Would you transcribe exactly the lines below, starting at the one that contains "would make this product 10000x more useful to" and ending with the last line, both included? Leave out all other lines.

DATA FOR ANALYSIS:
———

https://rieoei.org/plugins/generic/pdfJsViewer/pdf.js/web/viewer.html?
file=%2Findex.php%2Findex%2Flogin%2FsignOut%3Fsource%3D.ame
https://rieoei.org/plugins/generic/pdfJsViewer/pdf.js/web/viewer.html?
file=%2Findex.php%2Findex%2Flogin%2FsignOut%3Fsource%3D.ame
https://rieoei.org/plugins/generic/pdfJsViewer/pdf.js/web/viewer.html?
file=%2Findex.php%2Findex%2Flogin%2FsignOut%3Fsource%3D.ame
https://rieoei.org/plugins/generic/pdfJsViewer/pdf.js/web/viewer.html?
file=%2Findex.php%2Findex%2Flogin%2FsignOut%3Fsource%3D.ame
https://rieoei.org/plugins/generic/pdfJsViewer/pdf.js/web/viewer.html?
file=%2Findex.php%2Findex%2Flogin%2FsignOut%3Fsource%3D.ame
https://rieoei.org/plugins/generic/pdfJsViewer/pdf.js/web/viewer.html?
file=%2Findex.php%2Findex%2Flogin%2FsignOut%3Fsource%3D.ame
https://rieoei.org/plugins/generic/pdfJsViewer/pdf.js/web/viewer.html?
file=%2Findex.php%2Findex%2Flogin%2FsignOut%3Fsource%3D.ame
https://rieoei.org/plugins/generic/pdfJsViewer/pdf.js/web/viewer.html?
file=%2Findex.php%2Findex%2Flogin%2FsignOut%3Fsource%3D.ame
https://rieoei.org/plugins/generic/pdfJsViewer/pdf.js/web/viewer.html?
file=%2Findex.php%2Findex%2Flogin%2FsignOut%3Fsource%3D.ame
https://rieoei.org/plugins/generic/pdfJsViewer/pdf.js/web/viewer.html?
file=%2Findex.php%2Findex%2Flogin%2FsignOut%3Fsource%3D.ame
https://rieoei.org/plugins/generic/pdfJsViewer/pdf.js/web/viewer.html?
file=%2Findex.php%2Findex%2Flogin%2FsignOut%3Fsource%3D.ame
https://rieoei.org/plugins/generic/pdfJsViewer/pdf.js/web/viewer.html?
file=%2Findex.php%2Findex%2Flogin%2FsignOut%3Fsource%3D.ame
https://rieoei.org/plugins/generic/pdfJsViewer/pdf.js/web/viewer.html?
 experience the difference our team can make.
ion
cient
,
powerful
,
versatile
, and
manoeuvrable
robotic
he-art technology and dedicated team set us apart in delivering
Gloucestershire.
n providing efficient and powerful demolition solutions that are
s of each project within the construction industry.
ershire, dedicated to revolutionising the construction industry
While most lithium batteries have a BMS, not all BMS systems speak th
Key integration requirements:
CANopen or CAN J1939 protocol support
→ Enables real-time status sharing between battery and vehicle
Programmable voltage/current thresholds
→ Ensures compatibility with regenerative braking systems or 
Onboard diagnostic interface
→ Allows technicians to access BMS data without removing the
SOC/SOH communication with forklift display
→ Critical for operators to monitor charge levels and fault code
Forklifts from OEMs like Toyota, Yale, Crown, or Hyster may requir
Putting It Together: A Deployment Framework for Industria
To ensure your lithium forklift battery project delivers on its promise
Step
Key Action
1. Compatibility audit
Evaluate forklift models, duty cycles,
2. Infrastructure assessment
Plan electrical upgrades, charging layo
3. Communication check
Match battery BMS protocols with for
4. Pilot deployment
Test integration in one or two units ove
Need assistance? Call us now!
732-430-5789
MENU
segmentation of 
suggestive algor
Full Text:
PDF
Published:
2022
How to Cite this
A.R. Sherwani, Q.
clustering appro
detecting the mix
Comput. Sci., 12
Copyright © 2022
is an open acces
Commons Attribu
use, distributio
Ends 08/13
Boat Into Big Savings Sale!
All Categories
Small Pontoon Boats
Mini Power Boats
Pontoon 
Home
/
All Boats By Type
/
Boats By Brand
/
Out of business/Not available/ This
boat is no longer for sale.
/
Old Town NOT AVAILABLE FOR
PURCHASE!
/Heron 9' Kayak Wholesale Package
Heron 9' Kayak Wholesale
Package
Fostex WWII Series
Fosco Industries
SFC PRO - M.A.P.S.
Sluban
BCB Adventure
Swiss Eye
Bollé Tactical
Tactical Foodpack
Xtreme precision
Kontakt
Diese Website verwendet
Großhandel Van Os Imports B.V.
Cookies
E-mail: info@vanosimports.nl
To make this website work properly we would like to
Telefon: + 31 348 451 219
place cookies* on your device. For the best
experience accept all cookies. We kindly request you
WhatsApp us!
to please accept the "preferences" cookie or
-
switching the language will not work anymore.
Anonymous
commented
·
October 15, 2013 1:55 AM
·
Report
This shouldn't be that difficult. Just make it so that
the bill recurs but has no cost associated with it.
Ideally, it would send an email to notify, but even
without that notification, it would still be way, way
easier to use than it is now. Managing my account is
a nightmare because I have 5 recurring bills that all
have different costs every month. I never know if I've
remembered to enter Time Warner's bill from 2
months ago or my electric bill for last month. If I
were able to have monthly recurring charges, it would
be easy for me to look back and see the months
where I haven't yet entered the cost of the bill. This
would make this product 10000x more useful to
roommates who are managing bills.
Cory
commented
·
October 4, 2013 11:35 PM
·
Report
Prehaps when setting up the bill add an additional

———

SOLUTION:
would make this product 10000x more useful to
roommates who are managing bills.
Cory
commented
·
October 4, 2013 11:35 PM
·
Report
Prehaps when setting up the bill add an additional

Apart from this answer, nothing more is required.